• What this task involves: Make an exact copy of the entries, taking out every picture.

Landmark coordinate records
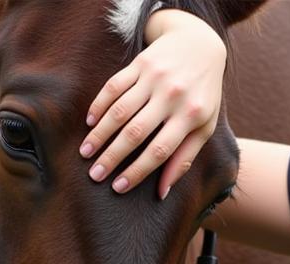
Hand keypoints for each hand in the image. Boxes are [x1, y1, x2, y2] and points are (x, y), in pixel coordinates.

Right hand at [80, 9, 226, 197]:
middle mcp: (171, 95)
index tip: (119, 187)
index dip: (137, 171)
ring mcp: (154, 77)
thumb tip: (163, 192)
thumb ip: (184, 159)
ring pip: (120, 110)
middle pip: (135, 132)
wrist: (199, 44)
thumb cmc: (202, 95)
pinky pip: (114, 86)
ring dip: (100, 133)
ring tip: (86, 153)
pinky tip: (90, 123)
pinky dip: (100, 105)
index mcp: (190, 115)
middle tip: (95, 175)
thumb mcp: (203, 127)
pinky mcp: (140, 63)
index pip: (159, 151)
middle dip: (112, 156)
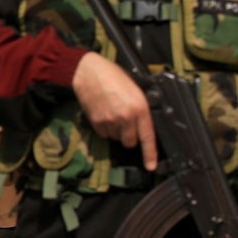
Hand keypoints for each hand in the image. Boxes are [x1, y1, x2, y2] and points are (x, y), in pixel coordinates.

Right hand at [71, 52, 156, 171]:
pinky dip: (105, 128)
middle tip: (125, 121)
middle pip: (130, 142)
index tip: (150, 166)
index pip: (147, 137)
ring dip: (116, 131)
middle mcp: (126, 117)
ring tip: (112, 112)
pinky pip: (104, 134)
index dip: (150, 154)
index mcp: (140, 107)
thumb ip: (140, 107)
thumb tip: (143, 123)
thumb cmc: (113, 75)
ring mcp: (110, 121)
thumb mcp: (135, 88)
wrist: (87, 72)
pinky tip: (103, 113)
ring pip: (116, 138)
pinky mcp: (97, 122)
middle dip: (129, 136)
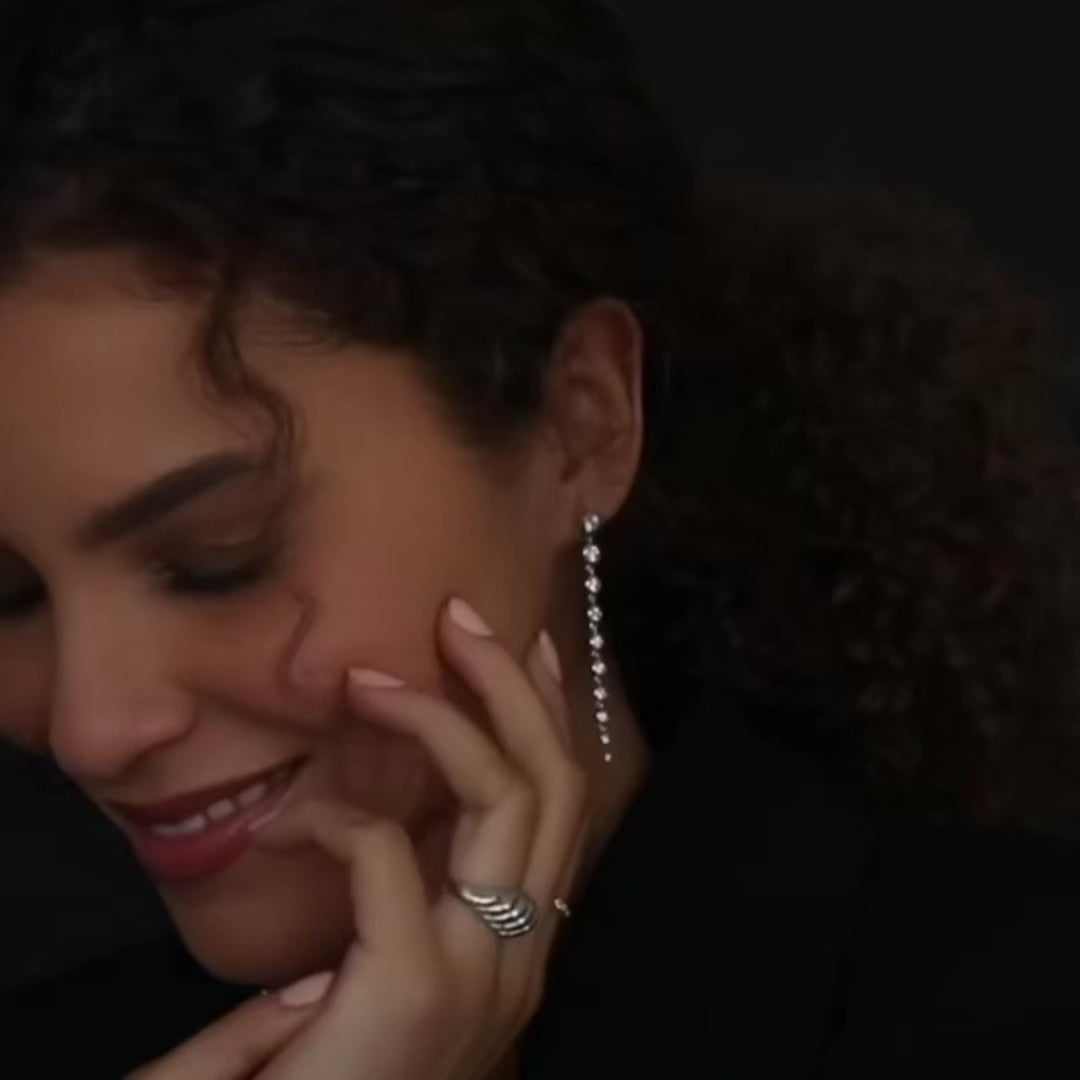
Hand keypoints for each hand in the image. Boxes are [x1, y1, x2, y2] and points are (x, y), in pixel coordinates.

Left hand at [128, 597, 588, 1079]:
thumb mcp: (390, 984)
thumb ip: (399, 913)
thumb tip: (376, 834)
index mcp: (519, 944)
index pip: (561, 806)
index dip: (546, 714)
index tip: (521, 643)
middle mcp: (522, 951)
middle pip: (553, 783)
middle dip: (511, 685)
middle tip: (460, 617)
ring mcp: (483, 969)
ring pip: (506, 797)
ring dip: (443, 717)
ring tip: (372, 678)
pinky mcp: (416, 985)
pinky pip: (387, 853)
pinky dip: (340, 817)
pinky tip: (292, 820)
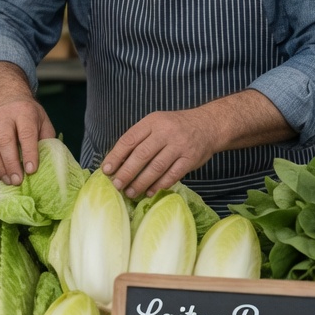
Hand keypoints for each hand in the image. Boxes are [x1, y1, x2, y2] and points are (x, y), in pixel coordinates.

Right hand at [0, 96, 54, 184]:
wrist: (8, 100)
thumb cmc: (30, 116)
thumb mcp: (44, 122)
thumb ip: (46, 140)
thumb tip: (46, 164)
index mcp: (25, 113)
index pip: (26, 134)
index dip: (29, 153)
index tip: (31, 171)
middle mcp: (5, 117)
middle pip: (5, 141)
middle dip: (11, 163)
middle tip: (17, 181)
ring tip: (7, 181)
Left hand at [102, 108, 217, 198]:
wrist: (208, 125)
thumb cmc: (174, 127)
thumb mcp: (155, 124)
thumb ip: (139, 139)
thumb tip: (116, 162)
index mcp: (152, 122)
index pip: (129, 140)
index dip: (115, 156)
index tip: (106, 170)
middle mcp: (165, 132)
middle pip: (141, 155)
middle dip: (126, 172)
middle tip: (116, 185)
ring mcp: (179, 146)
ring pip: (156, 167)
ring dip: (141, 182)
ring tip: (130, 192)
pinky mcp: (190, 159)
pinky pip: (173, 175)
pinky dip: (159, 185)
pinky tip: (149, 192)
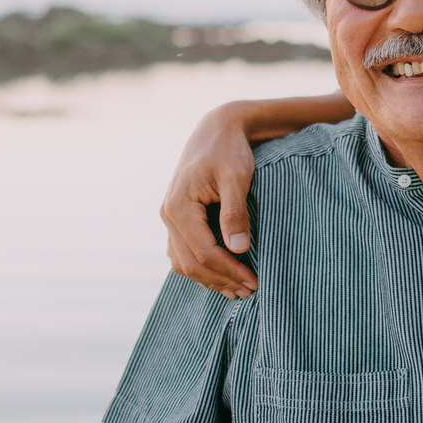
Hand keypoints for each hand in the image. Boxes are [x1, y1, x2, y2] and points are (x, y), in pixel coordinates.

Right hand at [161, 102, 260, 298]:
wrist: (216, 130)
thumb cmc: (229, 151)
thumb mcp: (237, 177)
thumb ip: (235, 213)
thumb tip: (238, 249)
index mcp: (179, 206)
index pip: (203, 252)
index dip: (229, 271)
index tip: (254, 281)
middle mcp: (168, 215)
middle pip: (191, 263)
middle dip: (220, 280)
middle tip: (250, 292)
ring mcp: (170, 218)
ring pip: (183, 262)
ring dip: (209, 279)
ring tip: (238, 290)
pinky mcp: (177, 218)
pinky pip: (183, 252)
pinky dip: (201, 268)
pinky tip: (221, 276)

• Completed exercise:
Hand keypoints for each hand in the image. Boxes are [x1, y1, x2, y2] and points are (x, y), in pixel coordinates.

Right hand at [80, 9, 226, 197]:
middle mcp: (171, 95)
index tip: (119, 187)
index dip: (137, 171)
ring mcp: (154, 77)
thumb tip: (163, 192)
thumb ip: (184, 159)
ring pip: (120, 110)
middle pip: (135, 132)
wrist: (199, 44)
thumb cmc: (202, 95)
pinky pip: (114, 86)
ring dip: (100, 133)
ring tip: (86, 153)
pinky tip: (90, 123)
pinky dip: (100, 105)
index mcp: (190, 115)
middle tip: (95, 175)
thumb mcp: (203, 127)
pinky mcp: (140, 63)
index pip: (159, 151)
middle dip: (112, 156)
Hand keypoints for each hand in the image. Boxes are [x1, y1, x2, y2] and points are (x, y), in pixel coordinates.

Right hand at [71, 52, 156, 171]:
pinky dip: (105, 128)
middle tip: (125, 121)
middle pip: (130, 142)
index tip: (150, 166)
index pip: (147, 137)
ring dip: (116, 131)
middle mcp: (126, 117)
ring tip: (112, 112)
pinky pip: (104, 134)
index dip: (150, 154)
index mcp: (140, 107)
thumb ip: (140, 107)
thumb tip: (143, 123)
thumb cmc: (113, 75)
ring mcp: (110, 121)
thumb mcp: (135, 88)
wrist: (87, 72)
pinky tip: (103, 113)
ring pip: (116, 138)
pinky mcp: (97, 122)
middle dip: (129, 136)
Hand keypoints for each hand in the image. Boxes are [x1, y1, x2, y2] and points are (x, y), in pixel coordinates.

Left hand at [128, 597, 588, 1079]:
thumb mcp: (390, 984)
thumb ip: (399, 913)
thumb tip: (376, 834)
index mcp: (519, 944)
index pip: (561, 806)
index dip: (546, 714)
index tip: (521, 643)
middle mcp: (522, 951)
middle pip: (553, 783)
middle dip: (511, 685)
middle tip: (460, 617)
ring mcp: (483, 969)
ring pip: (506, 797)
ring dip: (443, 717)
ring tip: (372, 678)
pinky mcp: (416, 985)
pinky pip: (387, 853)
pinky dip: (340, 817)
pinky tip: (292, 820)
Hand keypoints for each hand in the image. Boxes are [x1, y1, x2, y2] and points are (x, y), in pixel coordinates.

Right hand at [0, 96, 54, 184]:
wrist: (8, 100)
thumb cmc: (30, 116)
thumb mcp: (44, 122)
thumb ip: (46, 140)
thumb tip: (46, 164)
index mcp: (25, 113)
index pip: (26, 134)
index dip: (29, 153)
index tip: (31, 171)
middle mcp: (5, 117)
middle pip: (5, 141)
middle dip: (11, 163)
middle tip: (17, 181)
ring tip: (7, 181)
Left hand at [102, 108, 217, 198]:
wrist: (208, 125)
thumb cmc: (174, 127)
thumb mcp: (155, 124)
thumb ip: (139, 139)
thumb tip: (116, 162)
index mcp: (152, 122)
index pip: (129, 140)
index dip: (115, 156)
index tip: (106, 170)
middle mcp: (165, 132)
middle pip: (141, 155)
middle dip: (126, 172)
middle tip: (116, 185)
ring mcp: (179, 146)
ring pip: (156, 167)
ring dip: (141, 182)
ring tip: (130, 192)
pinky mcp: (190, 159)
pinky pip: (173, 175)
pinky dip: (159, 185)
pinky tip: (149, 192)
Hand keypoints for each hand in the image. Boxes are [x1, y1, x2, y2] and points are (x, y), in pixel coordinates.

Right hand at [161, 102, 260, 298]:
wrist: (216, 130)
thumb cmc: (229, 151)
thumb mcp: (237, 177)
thumb ip: (235, 213)
thumb tip: (238, 249)
index mcp: (179, 206)
index pip: (203, 252)
index dip: (229, 271)
index tip: (254, 281)
middle mcp: (168, 215)
middle pip: (191, 263)
middle dip: (220, 280)
middle tip: (250, 292)
ring mcp: (170, 218)
ring pip: (183, 262)
ring dip: (209, 279)
ring tip: (238, 290)
pinky mcp: (177, 218)
pinky pip: (183, 252)
pinky dip: (201, 268)
pinky tip: (221, 276)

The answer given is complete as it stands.